After joining Reichel & Plesser, he represented Isaiah Fowler, a 12-year-old boy accused of stabbing and murdering his 8-year-old sister in 2013. A jury convicted Fowler based on a police interrogation, but Reichel successfully appealed Fowler's case, and an appellate court found two of the police interviews violated his rights. In 2018, an appellate court vacated Fowler's conviction, finding that the young man's confession was likely coerced. At his retrial, Fowler was convicted again by a different judge. Reichel told a local newspaper he intended to file another appeal.

In 2016, after forming his own private practice, Reichel represented Anthony Silva, the sitting mayor of Stockton, California, who was charged in connection with his work as a youth camp counselor. Prosecutors alleged Silva had secretly recorded several teenagers participating in a game of strip poker, with one of the teenagers reportedly being a minor at the time of the recording. Prosecutors also alleged Silva provided alcohol to minors. While Silva denied the accusations at the time, he entered a plea of no contest the following year to the alcohol charges. The charges related to the strip poker game were dismissed. Reichel was successful in convincing a judge to grant Silva a sentence of community service in lieu of jail time.

In 2017, Reichel represented one of five suspects accused of fighting with police officers in Davis, California during a local event known as Picnic Day. In an interview with an alternative newspaper, Reichel said his client and others involved in the melee were confused about the three police officers who approached them during the incident because they were wearing street clothes and did not identify themselves as law enforcement. Reichel successfully arranged a plea for his client that led to the eventual dismissal of the charges.

In 2019, Reichel was retained by Jeffrey David, a former executive with the Sacramento Kings professional basketball team, who was accused of embezzling more than $13 million to fund a lavish personal lifestyle. David pled guilty to fraud and was sentenced to seven years in prison.
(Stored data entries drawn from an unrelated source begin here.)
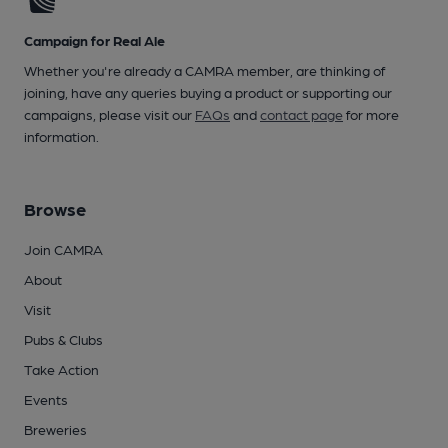
Campaign for Real Ale
Whether you're already a CAMRA member, are thinking of
joining, have any queries buying a product or supporting our
campaigns, please visit our
FAQs
and
contact page
for more
information.
Browse
Join CAMRA
About
Visit
Pubs & Clubs
Take Action
Events
Breweries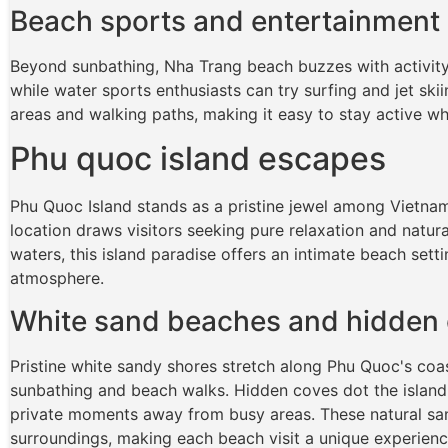
Beach sports and entertainment
Beyond sunbathing, Nha Trang beach buzzes with activity.
while water sports enthusiasts can try surfing and jet ski
areas and walking paths, making it easy to stay active wh
Phu quoc island escapes
Phu Quoc Island stands as a pristine jewel among Vietnam
location draws visitors seeking pure relaxation and natur
waters, this island paradise offers an intimate beach sett
atmosphere.
White sand beaches and hidden
Pristine white sandy shores stretch along Phu Quoc's coas
sunbathing and beach walks. Hidden coves dot the island'
private moments away from busy areas. These natural san
surroundings, making each beach visit a unique experienc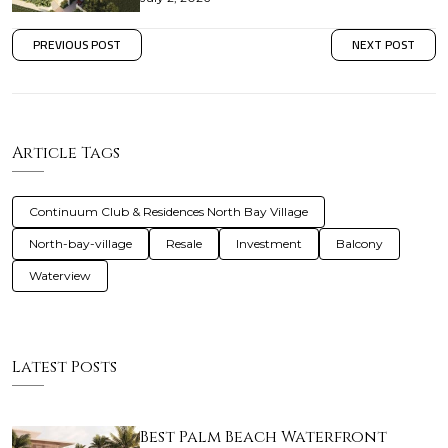
PREVIOUS POST
NEXT POST
Article Tags
Continuum Club & Residences North Bay Village
North-bay-village
Resale
Investment
Balcony
Waterview
Latest Posts
Best Palm Beach Waterfront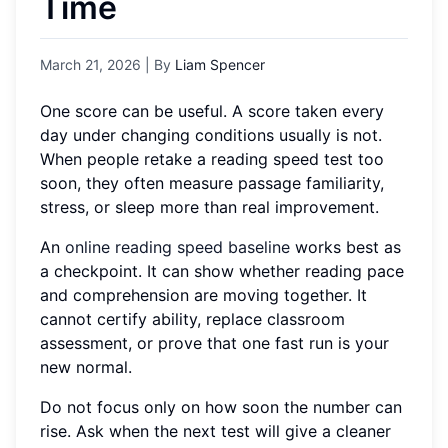
Time
March 21, 2026
| By
Liam Spencer
One score can be useful. A score taken every
day under changing conditions usually is not.
When people retake a reading speed test too
soon, they often measure passage familiarity,
stress, or sleep more than real improvement.
An
online reading speed baseline
works best as
a checkpoint. It can show whether reading pace
and comprehension are moving together. It
cannot certify ability, replace classroom
assessment, or prove that one fast run is your
new normal.
Do not focus only on how soon the number can
rise. Ask when the next test will give a cleaner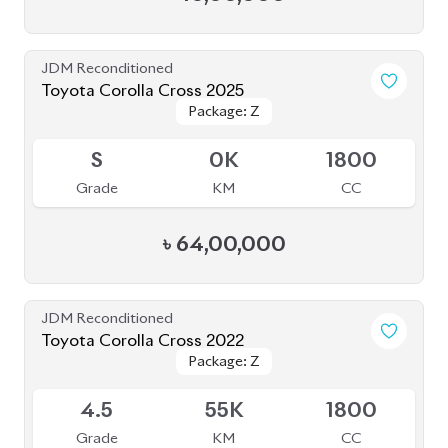
JDM Reconditioned
Toyota Corolla Cross 2025
Package: Z
Package: Z
Available
S
0K
1800
Grade
KM
CC
৳
64,00,000
JDM Reconditioned
Toyota Corolla Cross 2022
Package: Z
Package: Z
Available
4.5
55K
1800
Grade
KM
CC
৳
44,00,000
In September 2025, Anibal Hernandez Santana was accused of firing several shots into the television studio of KXTV, the local ABC affiliate in Sacramento. Reichel offered his insight into the arrest in numerous news interviews two days before Hernandez Santana retained him as his defense attorney. After being arraigned on state and federal charges, Reichel characterized the federal case as politically-motivated.

== Media appearances ==
Reichel is often asked by local and national news reporters to comment on cases of public interest, and he has become a media personality known for his television appearances in Sacramento, where his law office is located.

During the Fowler case, Reichel made numerous appearances on local and national news and talk show programs, including HLN. In 2018, he was tapped to provide legal insight into law enforcement footage obtained by the Sacramento Bee related to the fatal shooting of Stephon Clark by Sacramento Police Department officers.

Reichel has offered extensive legal insight on the case of the Golden State Killer and Joseph DeAngelo, a former police officer who was arrested in 2018 on suspicion of committing many of the crimes in the case.

In 2025, Reichel became a regulator legal contributor to weekend news programs aired by the cable news outlet NewsNation. He also offered legal insight to Scripps News, prior to that channel's conversion into a free streaming network.